Division of Vascular Surgery, Department of Surgery, Northwestern University Feinberg School of Medicine, Northwestern Medicine, Chicago, IL.
Division of Cardiac Surgery, Department of Surgery, Northwestern University Feinberg School of Medicine, Northwestern Medicine, Chicago, IL.
J Am Coll Surg. 2019 Jan;228(1):44-53. doi: 10.1016/j.jamcollsurg.2018.10.002. Epub 2018 Oct 22.
Surgical site infection (SSI) poses a significant burden to patients and healthcare resources. Vascular Quality Initiative (VQI) data identify a higher rate of SSIs for lower extremity bypass than other vascular procedures. Bundled interventions have successfully reduced SSIs in other surgical procedures.
We evaluated our institution-specific VQI data for modifiable risk factors associated with index hospitalization SSI from January 2012 through October 2015. We implemented an evidence-based lower extremity bypass operation SSI reduction bundle (ie perioperative chlorhexidine showers and transverse groin incisions) and prospectively enrolled all patients who had lower extremity bypass procedures, with a target adherence rate of 50% per bundle component.
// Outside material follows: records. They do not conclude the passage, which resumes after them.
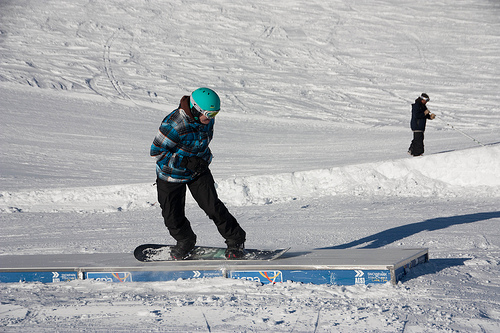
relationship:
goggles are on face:
[202, 108, 219, 120] [199, 111, 216, 125]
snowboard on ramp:
[132, 242, 291, 261] [0, 246, 430, 286]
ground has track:
[0, 0, 500, 333] [102, 27, 135, 105]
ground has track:
[0, 0, 500, 333] [251, 25, 279, 64]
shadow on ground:
[313, 211, 500, 249] [0, 0, 500, 333]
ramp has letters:
[0, 246, 430, 286] [354, 277, 365, 285]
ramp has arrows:
[0, 246, 430, 286] [352, 269, 364, 279]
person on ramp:
[148, 86, 247, 258] [0, 246, 430, 286]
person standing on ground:
[409, 92, 437, 158] [0, 0, 500, 333]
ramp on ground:
[0, 246, 430, 286] [0, 0, 500, 333]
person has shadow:
[148, 86, 247, 258] [313, 211, 500, 249]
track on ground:
[102, 27, 135, 105] [0, 0, 500, 333]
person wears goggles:
[148, 86, 247, 258] [202, 108, 219, 120]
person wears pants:
[148, 86, 247, 258] [154, 169, 247, 244]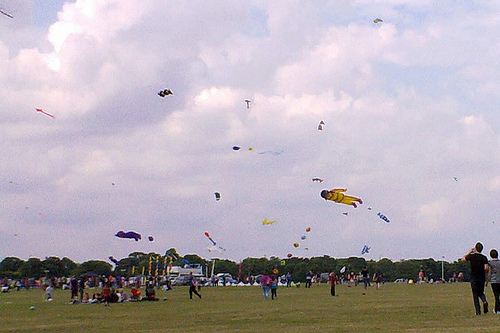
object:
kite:
[34, 106, 57, 120]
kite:
[156, 87, 173, 100]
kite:
[361, 243, 370, 256]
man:
[326, 270, 338, 297]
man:
[187, 271, 202, 301]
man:
[67, 273, 80, 304]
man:
[75, 273, 90, 304]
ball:
[28, 303, 36, 311]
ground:
[0, 281, 499, 333]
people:
[259, 269, 273, 300]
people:
[43, 284, 53, 303]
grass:
[0, 277, 500, 331]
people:
[131, 284, 144, 302]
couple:
[459, 240, 499, 316]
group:
[62, 264, 161, 303]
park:
[2, 247, 500, 332]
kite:
[318, 187, 364, 209]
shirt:
[464, 253, 490, 286]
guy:
[460, 241, 491, 315]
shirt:
[257, 276, 274, 286]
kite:
[262, 216, 280, 226]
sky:
[0, 0, 499, 262]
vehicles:
[172, 272, 206, 286]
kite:
[202, 232, 218, 246]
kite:
[113, 228, 141, 242]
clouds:
[0, 0, 499, 263]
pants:
[187, 289, 202, 299]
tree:
[0, 255, 25, 286]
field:
[0, 284, 499, 333]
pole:
[440, 260, 445, 282]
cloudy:
[0, 0, 499, 261]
Bundle adherence and SSI events were measured from March 2016 through August 2017. We carried out a pre-post evaluation of bundle effectiveness in reducing index hospitalization SSI.
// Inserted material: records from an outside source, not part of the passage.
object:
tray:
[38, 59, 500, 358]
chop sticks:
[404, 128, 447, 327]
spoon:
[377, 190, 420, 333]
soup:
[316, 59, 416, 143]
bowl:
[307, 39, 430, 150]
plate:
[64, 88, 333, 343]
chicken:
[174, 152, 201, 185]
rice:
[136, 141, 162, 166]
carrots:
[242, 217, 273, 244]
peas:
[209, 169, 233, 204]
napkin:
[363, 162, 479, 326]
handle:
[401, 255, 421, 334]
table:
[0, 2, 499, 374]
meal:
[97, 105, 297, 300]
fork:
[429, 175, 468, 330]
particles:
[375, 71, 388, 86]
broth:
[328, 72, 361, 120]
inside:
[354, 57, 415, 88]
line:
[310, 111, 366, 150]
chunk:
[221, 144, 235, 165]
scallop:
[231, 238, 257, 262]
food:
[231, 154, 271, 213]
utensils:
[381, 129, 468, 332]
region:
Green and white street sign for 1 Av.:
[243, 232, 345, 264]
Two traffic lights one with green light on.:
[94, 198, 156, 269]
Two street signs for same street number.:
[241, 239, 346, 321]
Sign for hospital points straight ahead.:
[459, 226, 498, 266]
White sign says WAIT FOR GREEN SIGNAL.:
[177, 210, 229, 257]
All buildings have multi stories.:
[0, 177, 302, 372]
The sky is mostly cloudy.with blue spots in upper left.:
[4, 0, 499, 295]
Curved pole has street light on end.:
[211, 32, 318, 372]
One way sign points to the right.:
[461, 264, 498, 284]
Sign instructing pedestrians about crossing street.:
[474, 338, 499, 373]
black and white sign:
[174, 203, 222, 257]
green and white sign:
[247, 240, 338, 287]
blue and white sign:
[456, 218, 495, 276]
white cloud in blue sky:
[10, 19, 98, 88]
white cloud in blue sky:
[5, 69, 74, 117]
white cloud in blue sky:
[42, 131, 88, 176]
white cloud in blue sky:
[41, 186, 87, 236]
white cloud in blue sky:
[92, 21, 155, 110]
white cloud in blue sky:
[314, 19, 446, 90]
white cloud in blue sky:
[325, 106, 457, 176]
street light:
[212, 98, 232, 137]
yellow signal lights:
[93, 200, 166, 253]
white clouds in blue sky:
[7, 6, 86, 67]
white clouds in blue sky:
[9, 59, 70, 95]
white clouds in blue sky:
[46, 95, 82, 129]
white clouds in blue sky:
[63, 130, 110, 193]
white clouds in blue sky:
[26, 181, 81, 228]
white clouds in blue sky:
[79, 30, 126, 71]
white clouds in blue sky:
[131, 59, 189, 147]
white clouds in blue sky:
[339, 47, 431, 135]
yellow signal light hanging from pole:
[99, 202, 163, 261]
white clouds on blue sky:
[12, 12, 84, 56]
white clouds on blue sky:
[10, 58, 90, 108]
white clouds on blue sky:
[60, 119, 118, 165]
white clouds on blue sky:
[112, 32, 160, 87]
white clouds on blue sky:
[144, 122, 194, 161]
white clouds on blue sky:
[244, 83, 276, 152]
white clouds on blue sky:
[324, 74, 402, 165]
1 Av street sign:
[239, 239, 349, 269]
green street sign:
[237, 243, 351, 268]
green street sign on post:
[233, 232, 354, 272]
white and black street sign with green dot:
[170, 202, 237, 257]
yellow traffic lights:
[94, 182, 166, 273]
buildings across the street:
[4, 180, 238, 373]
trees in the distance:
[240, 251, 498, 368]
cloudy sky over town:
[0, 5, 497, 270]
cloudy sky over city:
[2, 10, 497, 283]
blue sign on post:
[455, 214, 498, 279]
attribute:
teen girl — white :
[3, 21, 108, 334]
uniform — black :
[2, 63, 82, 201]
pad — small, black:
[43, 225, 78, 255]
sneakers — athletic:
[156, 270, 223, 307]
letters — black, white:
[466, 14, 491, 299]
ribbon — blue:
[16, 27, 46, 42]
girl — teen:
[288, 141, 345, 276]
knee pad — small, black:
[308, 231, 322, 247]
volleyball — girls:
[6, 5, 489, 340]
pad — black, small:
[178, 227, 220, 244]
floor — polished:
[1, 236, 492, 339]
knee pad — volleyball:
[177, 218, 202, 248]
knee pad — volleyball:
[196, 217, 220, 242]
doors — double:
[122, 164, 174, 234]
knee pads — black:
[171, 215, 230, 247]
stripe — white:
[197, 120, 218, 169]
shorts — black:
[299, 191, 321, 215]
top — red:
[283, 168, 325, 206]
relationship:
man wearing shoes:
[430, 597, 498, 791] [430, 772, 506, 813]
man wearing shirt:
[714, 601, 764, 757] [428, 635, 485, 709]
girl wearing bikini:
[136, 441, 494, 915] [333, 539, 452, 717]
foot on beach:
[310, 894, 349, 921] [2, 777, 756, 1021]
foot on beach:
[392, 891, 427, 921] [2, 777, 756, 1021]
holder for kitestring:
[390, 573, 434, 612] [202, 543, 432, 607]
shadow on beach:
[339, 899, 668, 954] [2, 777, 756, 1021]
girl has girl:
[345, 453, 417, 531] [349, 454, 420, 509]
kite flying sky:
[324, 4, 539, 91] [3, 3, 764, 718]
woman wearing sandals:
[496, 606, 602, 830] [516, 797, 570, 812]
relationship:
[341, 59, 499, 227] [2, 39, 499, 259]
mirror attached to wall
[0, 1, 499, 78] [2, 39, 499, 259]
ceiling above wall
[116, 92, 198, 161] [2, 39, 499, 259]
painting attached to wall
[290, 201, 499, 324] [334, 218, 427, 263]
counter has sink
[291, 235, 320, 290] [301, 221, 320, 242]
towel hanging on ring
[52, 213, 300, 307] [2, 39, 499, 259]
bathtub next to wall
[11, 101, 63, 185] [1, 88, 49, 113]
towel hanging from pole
In the pre-intervention period, 43 of 234 (18%) patients had SSI events. The only risk factors associated with SSI (ie female sex, diabetes, overweight BMI) were not readily modifiable. In an 18-month period after introduction of our intervention, adherence rates to preoperative chlorhexidine showers, a transverse incision, and a postoperative chlorhexidine shower were 71% (52 of 73), 48% (24 of 50), and 88% (64 of 73), respectively. Compliance with all applicable bundle components was 36% (26 of 73). The SSI rate post-intervention decreased from 18% to 4% (3 of 73). Intention-to-treat multivariable analysis showed a 97% SSI risk reduction with the bundle (p = 0.002). As-treated analysis identified 85% (p = 0.02) and 62% (p = 0.047) SSI risk reductions from the preoperative and postoperative chlorhexidine showers, respectively.
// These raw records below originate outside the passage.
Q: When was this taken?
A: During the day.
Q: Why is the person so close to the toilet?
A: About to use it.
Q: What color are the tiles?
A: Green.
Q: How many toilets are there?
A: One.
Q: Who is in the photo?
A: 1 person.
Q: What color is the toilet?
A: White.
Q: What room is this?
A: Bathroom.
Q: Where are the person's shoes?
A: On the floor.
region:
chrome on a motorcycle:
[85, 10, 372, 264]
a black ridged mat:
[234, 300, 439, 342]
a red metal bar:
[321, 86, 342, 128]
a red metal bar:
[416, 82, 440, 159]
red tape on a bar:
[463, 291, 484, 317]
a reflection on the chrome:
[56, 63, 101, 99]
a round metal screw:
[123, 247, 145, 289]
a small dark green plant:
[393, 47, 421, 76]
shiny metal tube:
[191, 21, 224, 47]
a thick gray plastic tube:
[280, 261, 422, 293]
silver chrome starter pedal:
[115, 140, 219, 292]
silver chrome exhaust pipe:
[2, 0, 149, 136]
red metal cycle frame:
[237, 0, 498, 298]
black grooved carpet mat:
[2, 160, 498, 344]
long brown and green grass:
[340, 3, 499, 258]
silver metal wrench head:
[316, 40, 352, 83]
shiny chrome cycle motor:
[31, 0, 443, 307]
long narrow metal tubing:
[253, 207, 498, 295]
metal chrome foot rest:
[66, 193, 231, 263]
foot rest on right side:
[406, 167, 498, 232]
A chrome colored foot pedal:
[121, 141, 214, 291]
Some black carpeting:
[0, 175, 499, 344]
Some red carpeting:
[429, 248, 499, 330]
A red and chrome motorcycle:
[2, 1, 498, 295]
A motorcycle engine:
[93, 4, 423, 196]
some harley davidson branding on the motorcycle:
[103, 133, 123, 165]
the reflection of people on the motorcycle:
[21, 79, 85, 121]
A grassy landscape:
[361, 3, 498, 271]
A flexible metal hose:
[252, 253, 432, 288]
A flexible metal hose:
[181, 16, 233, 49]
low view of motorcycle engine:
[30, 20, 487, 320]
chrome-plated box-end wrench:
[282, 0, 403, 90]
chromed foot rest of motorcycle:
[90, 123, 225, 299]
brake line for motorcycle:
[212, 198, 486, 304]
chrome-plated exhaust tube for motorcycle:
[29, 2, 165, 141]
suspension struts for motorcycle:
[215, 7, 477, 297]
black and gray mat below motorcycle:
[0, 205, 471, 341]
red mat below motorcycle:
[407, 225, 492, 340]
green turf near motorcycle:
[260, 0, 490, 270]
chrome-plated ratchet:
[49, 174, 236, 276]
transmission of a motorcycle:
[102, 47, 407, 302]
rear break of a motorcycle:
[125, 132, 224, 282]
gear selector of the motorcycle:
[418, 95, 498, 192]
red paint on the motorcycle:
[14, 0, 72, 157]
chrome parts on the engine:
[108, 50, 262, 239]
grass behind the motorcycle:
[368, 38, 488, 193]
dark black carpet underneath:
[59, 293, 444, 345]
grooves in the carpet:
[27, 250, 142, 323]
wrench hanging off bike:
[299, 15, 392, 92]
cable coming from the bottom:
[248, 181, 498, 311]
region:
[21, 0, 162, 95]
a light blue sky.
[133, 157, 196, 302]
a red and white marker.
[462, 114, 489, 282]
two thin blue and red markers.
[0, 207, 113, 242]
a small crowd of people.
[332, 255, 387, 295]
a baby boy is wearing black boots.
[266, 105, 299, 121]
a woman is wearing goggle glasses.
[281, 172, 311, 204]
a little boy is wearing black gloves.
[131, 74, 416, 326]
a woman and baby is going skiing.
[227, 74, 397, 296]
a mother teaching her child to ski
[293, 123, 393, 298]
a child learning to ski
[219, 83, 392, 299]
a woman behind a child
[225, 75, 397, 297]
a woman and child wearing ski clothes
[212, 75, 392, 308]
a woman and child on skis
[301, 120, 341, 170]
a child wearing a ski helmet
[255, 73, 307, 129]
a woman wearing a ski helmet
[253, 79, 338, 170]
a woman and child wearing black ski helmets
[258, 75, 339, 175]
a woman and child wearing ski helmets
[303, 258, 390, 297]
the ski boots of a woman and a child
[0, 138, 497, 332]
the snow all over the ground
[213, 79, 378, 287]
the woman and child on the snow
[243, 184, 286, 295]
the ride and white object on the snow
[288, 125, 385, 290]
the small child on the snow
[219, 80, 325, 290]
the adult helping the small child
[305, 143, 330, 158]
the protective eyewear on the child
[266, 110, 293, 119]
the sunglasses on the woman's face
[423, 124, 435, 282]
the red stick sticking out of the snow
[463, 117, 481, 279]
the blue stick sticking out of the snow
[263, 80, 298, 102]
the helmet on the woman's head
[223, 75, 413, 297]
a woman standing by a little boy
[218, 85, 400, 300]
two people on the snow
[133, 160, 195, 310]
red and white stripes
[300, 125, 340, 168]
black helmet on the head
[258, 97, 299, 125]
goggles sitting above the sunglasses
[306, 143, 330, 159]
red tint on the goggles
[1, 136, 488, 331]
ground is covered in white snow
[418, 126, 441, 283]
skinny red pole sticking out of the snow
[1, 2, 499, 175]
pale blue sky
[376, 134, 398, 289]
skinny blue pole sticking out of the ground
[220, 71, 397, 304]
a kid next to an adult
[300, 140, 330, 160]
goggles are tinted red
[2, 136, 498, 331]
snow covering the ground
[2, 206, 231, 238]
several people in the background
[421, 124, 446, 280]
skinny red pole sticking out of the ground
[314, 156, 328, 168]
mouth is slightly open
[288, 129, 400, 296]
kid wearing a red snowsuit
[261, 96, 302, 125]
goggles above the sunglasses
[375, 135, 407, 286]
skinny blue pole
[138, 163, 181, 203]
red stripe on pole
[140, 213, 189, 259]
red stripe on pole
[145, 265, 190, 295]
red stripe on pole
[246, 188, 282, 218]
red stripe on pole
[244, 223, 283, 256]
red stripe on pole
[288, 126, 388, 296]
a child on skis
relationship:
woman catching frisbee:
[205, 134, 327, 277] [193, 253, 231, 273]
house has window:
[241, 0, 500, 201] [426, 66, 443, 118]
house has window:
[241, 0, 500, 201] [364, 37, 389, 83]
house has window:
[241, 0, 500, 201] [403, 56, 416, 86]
In this evaluation study of the effectiveness of a quality improvement intervention, SSIs were markedly decreased after implementation of our evidence-based bundle for lower extremity vascular bypass procedures.
手术部位感染(SSI)给患者和医疗资源带来了重大负担。血管质量倡议(VQI)数据显示,下肢旁路手术的 SSI 发生率高于其他血管手术。捆绑干预措施已成功降低了其他手术中的 SSI 发生率。
我们评估了我们机构特定的 VQI 数据,以确定 2012 年 1 月至 2015 年 10 月索引住院 SSI 相关的可修改风险因素。我们实施了一项基于证据的下肢旁路手术 SSI 减少捆绑(即围手术期洗必泰淋浴和横向腹股沟切口),并前瞻性地招募了所有接受下肢旁路手术的患者,每个捆绑组件的目标依从率为 50%。从 2016 年 3 月到 2017 年 8 月,我们测量了捆绑的依从性和 SSI 事件。我们对捆绑在降低索引住院 SSI 方面的有效性进行了前后评估。
在干预前,234 例患者中有 43 例(18%)发生 SSI 事件。唯一与 SSI 相关的风险因素(即女性、糖尿病、超重 BMI)不易改变。在引入干预措施后的 18 个月内,术前洗必泰淋浴、横向切口和术后洗必泰淋浴的依从率分别为 71%(52/73)、48%(24/50)和 88%(64/73)。所有适用捆绑组件的合规率为 36%(26/73)。干预后 SSI 率从 18%降至 4%(3/73)。意向治疗多变量分析显示,该捆绑可降低 97%的 SSI 风险(p=0.002)。实际治疗分析发现,术前和术后洗必泰淋浴分别降低了 85%(p=0.02)和 62%(p=0.047)的 SSI 风险。
在这项关于质量改进干预措施有效性的评估研究中,实施我们基于证据的下肢血管旁路手术捆绑后,SSI 显著减少。